This month’s Children’s Book News has a bit of a different format. Rather than focusing on 3 or 4 books, I want to provide a brief overview of one of our children’s sections plus point out a new arrangement in our shelving. All children’s graphic novels have been pulled from the overall collection and now occupy their own section. Juvenile Fiction graphic novels are together as well as those which are classified as Easy or Readers.

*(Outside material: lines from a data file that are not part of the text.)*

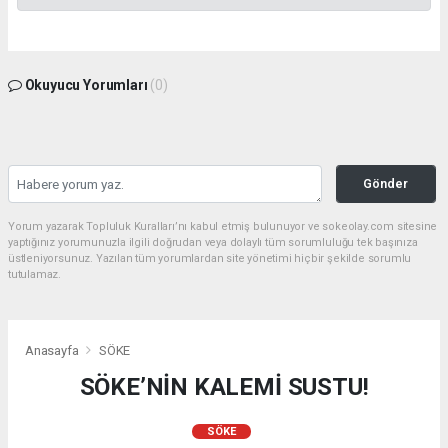
Okuyucu Yorumları
(0)
Gönder
Yorum yazarak Topluluk Kuralları’nı kabul etmiş bulunuyor ve sokeolay.com sitesine
yaptığınız yorumunuzla ilgili doğrudan veya dolaylı tüm sorumluluğu tek başınıza
üstleniyorsunuz. Yazılan tüm yorumlardan site yönetimi hiçbir şekilde sorumlu
tutulamaz.
Anasayfa
SÖKE
SÖKE’NİN KALEMİ SUSTU!
SÖKE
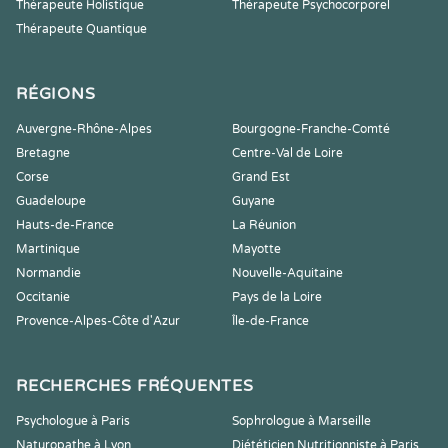
Thérapeute Holistique
Thérapeute Psychocorporel
Thérapeute Quantique
RÉGIONS
Auvergne-Rhône-Alpes
Bourgogne-Franche-Comté
Bretagne
Centre-Val de Loire
Corse
Grand Est
Guadeloupe
Guyane
Hauts-de-France
La Réunion
Martinique
Mayotte
Normandie
Nouvelle-Aquitaine
Occitanie
Pays de la Loire
Provence-Alpes-Côte d'Azur
Île-de-France
RECHERCHES FRÉQUENTES
Psychologue à Paris
Sophrologue à Marseille
Naturopathe à Lyon
Diététicien Nutritionniste à Paris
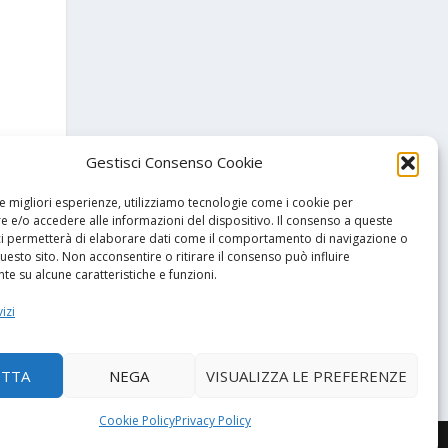
Gestisci Consenso Cookie
le migliori esperienze, utilizziamo tecnologie come i cookie per
 e/o accedere alle informazioni del dispositivo. Il consenso a queste
ci permetterà di elaborare dati come il comportamento di navigazione o
questo sito. Non acconsentire o ritirare il consenso può influire
e su alcune caratteristiche e funzioni.
izi
SSIMO
la Svizzera
ETTA
NEGA
VISUALIZZA LE PREFERENZE
Cookie Policy
Privacy Policy
cy (UE)
Termini e condizioni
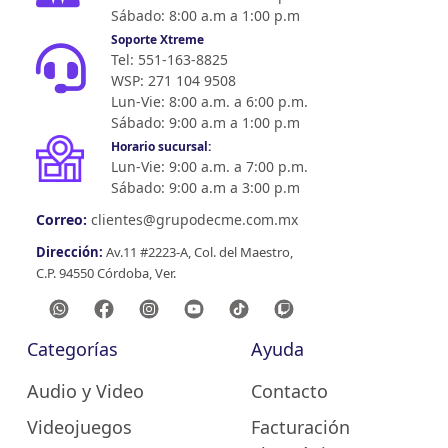
Sábado: 8:00 a.m a 1:00 p.m
Soporte Xtreme
Tel: 551-163-8825
WSP: 271 104 9508
Lun-Vie: 8:00 a.m. a 6:00 p.m.
Sábado: 9:00 a.m a 1:00 p.m
Horario sucursal:
Lun-Vie: 9:00 a.m. a 7:00 p.m.
Sábado: 9:00 a.m a 3:00 p.m
Correo:
clientes@grupodecme.com.mx
Dirección:
Av.11 #2223-A, Col. del Maestro,
C.P. 94550 Córdoba, Ver.
Categorías
Ayuda
Audio y Video
Contacto
Videojuegos
Facturación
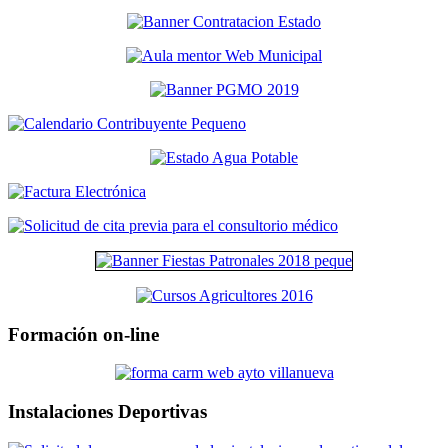
Formación on-line
Instalaciones Deportivas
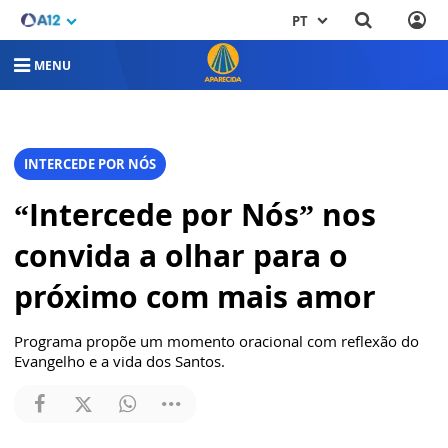
PT
MENU
INTERCEDE POR NÓS
“Intercede por Nós” nos
convida a olhar para o
próximo com mais amor
Programa propõe um momento oracional com reflexão do
Evangelho e a vida dos Santos.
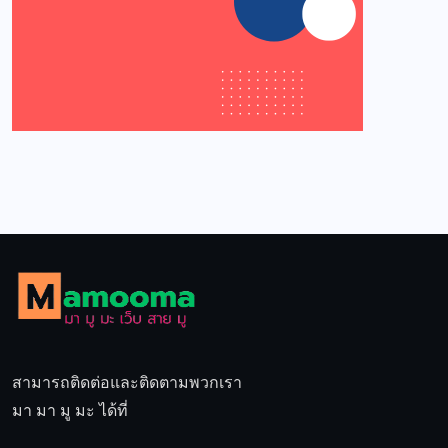
สามารถติดต่อและติดตามพวกเรา
มา มา มู มะ ได้ที่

In Juvenile Fiction choices range from Jeffrey Brown’s Lucy and Andy Neanderthal series, rollicking adventures set 40,000 years ago, to Raina Telgemeier’s popular graphic novels including her newest, Guts. Then there are the unusual, and possibly overlooked, graphic novels such as The Heartless Troll, inspired by a Norwegian folktale, by Oyvind Torseter and One Trick Pony, Nathan Hale’s imaginative tale that takes place in a futuristic time of robots and aliens.
An increasing number of graphic novels have become available in the Easy and Reader category. Toon Books, “Easy-To-Read Comics”, are crafted for children three years old and up. They come in three levels with Level 3 being geared toward grade 3+ reading level. Look for Reader 2 series, Benny and Penny (Geoffrey Hayes) and Benjamin Bear (Philippe Coudray) as well as Ape and Armadillo Take Over the World (James Sturm), a Reader 3, among other Toon books in our collection. Toon Books “Giggle and Learn” series explores science through art and comedy, such as Snails Are Just My Speed (Kevin McCloskey). Other popular Easy graphic novels include the Narwhal and Jelly books (Ben Clanton) and the CatStronauts series (Drew Brockington), some of which you will find on our shelves.
The term “graphic novel” actually refers to the format, not the genre. Therefore, graphic novels can also be non-fiction or biographical. Drowned City: Hurricane Katrina & New Orleans by Don Brown and Around the World by Matt Phelan are excellent contributions to juvenile non-fiction graphic novels. Phelan is also the author of The Storm in the Barn, an historical novel which tells the story of a boy in the Dust Bowl era. Juvenile biographies which are in a graphic novel format include Anne Frank’s Diary: the graphic adaptation, by Ari Folman and Persepolis : story of a childhood, by Marjane Satrapi. This is a memoir of a girl from ages six to fourteen who has grown up in Tehran during the overthrow of the Shah’s regime and after, appropriate for 12-year-old readers and up.
The graphic novel format continues to become more and more popular. I have touched on only some of those which are part of our collection. I am actively working on ordering additional children’s graphic novels on all levels. I would love more children and parent input as to specific books that you would like to see in our collection. We are here for you!